Cannon concluded that bodily changes alone are insufficient for emotional experience.
Emotional Development in Middle Childhood
During middle childhood, cognitive skills become important for emotional development, including forming cognitive states to explain emotions.
Understanding and Expressing Emotion
Around 6-8 years, children develop an understanding of the distinction between feeling an emotion and expressing it. They begin to experience emotions intensely but learn to moderate their external displays, internalizing them in a manner similar to internal or private speech.
Significance of Emotional Communication
Emotional communication is significant as it allows children to internally represent and navigate complex emotional landscapes. For example, experiencing challenges in regulating negative emotions may be linked to academic performance.
Coping Strategies
Middle childhood involves applying coping strategies, such as cognitive reappraisal. This strategy involves cognitively changing how one thinks about a situation to manage emotional responses. During this stage, children actively change their views about situations, influenced by cognitive development and a broader range of social experiences.
Emotional Development Milestones (7-11 years)
During this period, children show advancements in self-conscious emotions and awareness of their behavior, engaging in emotional self-regulation and emotional control.
Attachment
Attachment evolves to incorporate acceptance and conscious understanding of emotional display rules, further refining emotional competence and pro-social behaviors.
Empathy
Empathy becomes more evident as children understand and share the emotions of others.
Emotional Understanding
Children can recognize complex causes behind expressed emotions, displaying emotional awareness.
Emotional Cues
Children learn to pick up on emotional cues, discussing them and clearing up emotional ambiguity, differentiating between emotional expression (especially through body language).
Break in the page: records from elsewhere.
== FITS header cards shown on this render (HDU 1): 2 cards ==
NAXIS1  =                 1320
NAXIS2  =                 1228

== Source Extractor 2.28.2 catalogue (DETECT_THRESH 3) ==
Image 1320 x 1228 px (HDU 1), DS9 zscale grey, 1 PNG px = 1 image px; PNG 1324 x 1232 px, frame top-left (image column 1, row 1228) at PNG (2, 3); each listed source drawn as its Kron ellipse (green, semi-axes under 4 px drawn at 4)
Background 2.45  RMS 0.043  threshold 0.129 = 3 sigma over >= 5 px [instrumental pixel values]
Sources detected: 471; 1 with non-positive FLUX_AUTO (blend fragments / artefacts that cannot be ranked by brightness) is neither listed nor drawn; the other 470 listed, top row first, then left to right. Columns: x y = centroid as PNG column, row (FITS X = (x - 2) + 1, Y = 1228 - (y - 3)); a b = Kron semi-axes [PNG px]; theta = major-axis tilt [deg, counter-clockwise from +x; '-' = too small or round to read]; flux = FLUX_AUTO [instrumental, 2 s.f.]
Factors Influencing Emotional Development
Temperament and Individual Differences
Children may vary significantly in how easily they adapt, reflecting unique blends of temperament and emotional reactivity. An easy child demonstrates a unique blend of temperament and emotional regulation. For instance, slow-to-warm-up children may exhibit excessive shyness and constricted behaviors in later years.
Cognitive Development
Advancements in cognitive abilities facilitate strategies to modify emotional reactivity.
Social Factors
Shy or inhibited children may display anxious behaviors that discourage interaction.
Attachment Theories
Psychoanalytic and ethological theories emphasize the importance of healthy attachment relationships. Attachment quality, formed at key ages, promotes various aptitudes like confidence, self-concept, emotional understanding, emotional regulation, favorable peer relationships, internalization of morality, and high motivation to achieve.
Understanding emotions and developing social relationships depend on defining friendships and navigating socio-economic contexts. A supportive family environment contributes significantly to emotional well-being.
Exposure to media content influences emotional development, shaped by individual differences involving temperament and personality, which play key roles in emotional outcomes.